16/2/11

No digas noche

La verdad es que hasta después de la tragedia yo no sabía nada de Emanuel Orvieto, ni siquiera lo poco que sabían de él su tutora y la asesora: que desde los diez años vivía aquí, en Tel Keidar, con una tía soltera, empleada de un banco; que su madre había muerto hacía unos años, en el avión secuestrado de la Olympic; que su padre se había establecido en Nigeria como asesor de seguridad. Por la sala de profesores circulaba una historia turbia, que el chico estaba enamorado o liado con una muchacha de Eilat, varios años mayor que él, al parecer drogadicta o traficante.
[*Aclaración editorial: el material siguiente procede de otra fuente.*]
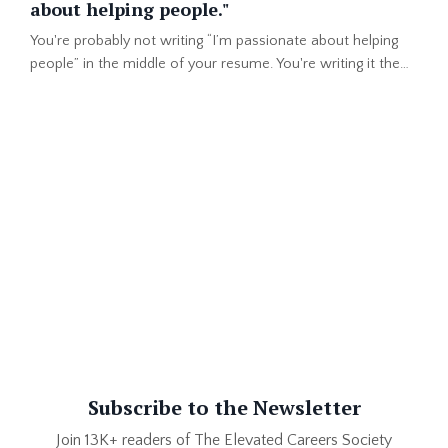
about helping people."
You're probably not writing “I’m passionate about helping
people” in the middle of your resume. You're writing it the
top of your professional summary or in the first lines of
your LinkedIn About section. That makes total sense. You
want the person reading your profile to know the #1 thing
that drives you. After all, you got into one of the top
"helping others" professions in the world. But th...
Subscribe to the Newsletter
Join 13K+ readers of The Elevated Careers Society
Antes de la tragedia, yo no prestaba mayor atención a los comentarios de la sala de profesores, porque están plagados de cotilleos, como lo están, en realidad, los de toda la población.

Lo encontraron a poca distancia de las minas de cobre abandonadas que hay en las inmediaciones de Eilat, diez días después de haber desaparecido de la casa de su tía. Se había caído de un despeñadero o había saltado. Se había fracturado la columna y probablemente había estado agonizando un día entero y la mitad de una noche en la explanada al pie del precipicio, hasta que expiró. Se confía en que no estuviera consciente durante todas esas horas de suplicio, pero no hay forma de saberlo.

(Amos Oz, No digas noche, Ediciones Siruela 1998)

Una pareja perdida en un pequeño poblado junto al desierto. Con este punto de partida el autor trama una historia envolvente: el dolor es cíclico e induce a cometer errores que incuban futuras caídas. Este Israel no es el de los telediarios.